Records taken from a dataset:
------------------------------------------------------------
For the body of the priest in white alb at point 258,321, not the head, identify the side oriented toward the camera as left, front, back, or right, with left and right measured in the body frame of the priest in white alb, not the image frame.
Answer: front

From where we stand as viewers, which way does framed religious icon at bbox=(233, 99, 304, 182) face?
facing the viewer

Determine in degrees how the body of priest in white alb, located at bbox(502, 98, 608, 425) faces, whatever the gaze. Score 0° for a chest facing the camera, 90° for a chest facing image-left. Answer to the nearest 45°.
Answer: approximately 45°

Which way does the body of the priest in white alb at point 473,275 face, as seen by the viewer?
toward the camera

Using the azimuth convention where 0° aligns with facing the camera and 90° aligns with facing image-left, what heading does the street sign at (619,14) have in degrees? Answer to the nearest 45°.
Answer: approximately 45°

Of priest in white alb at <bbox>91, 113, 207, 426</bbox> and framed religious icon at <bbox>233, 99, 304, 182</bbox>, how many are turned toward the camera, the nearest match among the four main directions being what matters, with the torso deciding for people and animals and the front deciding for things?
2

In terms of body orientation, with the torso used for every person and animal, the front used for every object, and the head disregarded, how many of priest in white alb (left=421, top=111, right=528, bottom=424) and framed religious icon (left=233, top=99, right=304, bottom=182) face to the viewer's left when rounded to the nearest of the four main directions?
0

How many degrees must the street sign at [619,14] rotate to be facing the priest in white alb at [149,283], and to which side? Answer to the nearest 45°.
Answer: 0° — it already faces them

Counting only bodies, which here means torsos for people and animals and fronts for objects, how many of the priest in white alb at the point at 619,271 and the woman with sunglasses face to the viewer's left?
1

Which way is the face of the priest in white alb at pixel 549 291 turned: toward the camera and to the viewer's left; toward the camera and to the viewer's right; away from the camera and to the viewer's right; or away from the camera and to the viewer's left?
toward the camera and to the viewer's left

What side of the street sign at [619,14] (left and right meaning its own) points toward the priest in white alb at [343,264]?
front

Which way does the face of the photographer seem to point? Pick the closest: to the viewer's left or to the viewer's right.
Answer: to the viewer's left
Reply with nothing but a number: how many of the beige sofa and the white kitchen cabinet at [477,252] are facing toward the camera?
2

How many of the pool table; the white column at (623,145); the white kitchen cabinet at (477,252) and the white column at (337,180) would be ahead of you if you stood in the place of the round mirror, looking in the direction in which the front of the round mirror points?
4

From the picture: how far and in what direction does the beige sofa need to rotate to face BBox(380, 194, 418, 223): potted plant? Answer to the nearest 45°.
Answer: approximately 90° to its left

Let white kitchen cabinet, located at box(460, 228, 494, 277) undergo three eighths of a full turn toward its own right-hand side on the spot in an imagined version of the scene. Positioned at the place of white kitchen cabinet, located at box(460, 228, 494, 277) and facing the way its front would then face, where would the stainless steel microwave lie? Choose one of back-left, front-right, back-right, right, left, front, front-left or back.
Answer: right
------------------------------------------------------------
What the task asks -
Render every line of the records above as a numbered list, omitting the blank lines.

Exercise solution -
1. For the body of the priest in white alb at point 258,321, not the head, identify the side oriented toward the camera as left, front, back, or right, with left and right measured in the body frame of the priest in white alb, not the image frame.
2. Answer: front
3. From where we stand as viewers, which way does framed religious icon at bbox=(233, 99, 304, 182) face?
4. facing the viewer
5. Determine in degrees how the body of priest in white alb, located at bbox(502, 98, 608, 425) faces, whatever the gaze. Score 0° for a chest facing the camera, 90° for a chest facing image-left. Answer to the nearest 45°.
6. Answer: approximately 45°
7. Which way does the body of the priest in white alb at point 473,275 face, as seen by the viewer?
8. toward the camera
9. Using the azimuth convention where 0° aligns with facing the camera and 90° aligns with facing image-left, what heading does the street sign at (619,14) have in degrees? Answer to the nearest 45°.
10. Answer: approximately 45°
11. Of priest in white alb at <bbox>91, 113, 207, 426</bbox> and framed religious icon at <bbox>233, 99, 304, 182</bbox>, how many are turned toward the camera, the nearest match among the four main directions being what matters, with the torso deciding for people and animals and the front deciding for things?
12. 2
13. In terms of body orientation, with the torso used for every person and animal, the front used for every object, and the head disregarded, how many of priest in white alb (left=421, top=111, right=528, bottom=424) and framed religious icon (left=233, top=99, right=304, bottom=182) face to the viewer's left when rounded to the nearest of the four main directions?
14. 0
15. How many degrees must the street sign at [619,14] rotate to be facing the priest in white alb at [149,283], and to which side? Answer to the nearest 45°.
16. Answer: 0° — it already faces them
17. Counting only bodies, which here means torsos for people and animals and fronts for objects, how many of the priest in white alb at the point at 619,271 and the woman with sunglasses face to the viewer's left?
18. 1
19. Which way is the face of the priest in white alb at pixel 549 291 turned: toward the camera and to the viewer's left; toward the camera and to the viewer's right; away from the camera and to the viewer's right; or away from the camera and to the viewer's left?
20. toward the camera and to the viewer's left
21. What side of the street sign at [619,14] (left and right meaning its own) points toward the priest in white alb at [343,264]?
22. front
23. Which way does the face of the photographer seem to point? Pick the closest: to the viewer's left or to the viewer's right.
24. Answer: to the viewer's left
25. Reply with nothing but a number: how many of the beige sofa and the white kitchen cabinet at [477,252] are facing toward the camera?
26. 2
27. How many of the pool table; the white column at (623,145); the white kitchen cabinet at (477,252) and the white column at (337,180) would be ahead of you if you stood in the place of the round mirror, looking in the direction in which the front of the round mirror points?
28. 4
29. From the picture: how far and in what direction does the beige sofa need to rotate to face BBox(380, 194, 418, 223): potted plant? Answer to the nearest 45°.
30. Answer: approximately 90° to its left
31. Let white kitchen cabinet, located at box(460, 228, 494, 277) undergo three eighths of a full turn toward its own right-hand side on the spot in an imagined version of the scene. Positioned at the place of white kitchen cabinet, located at box(460, 228, 494, 277) and facing the way its front would then face, where would the stainless steel microwave lie? Choose one of back-left, front-right, back-right, right, left, front, front-left or back.
32. Answer: right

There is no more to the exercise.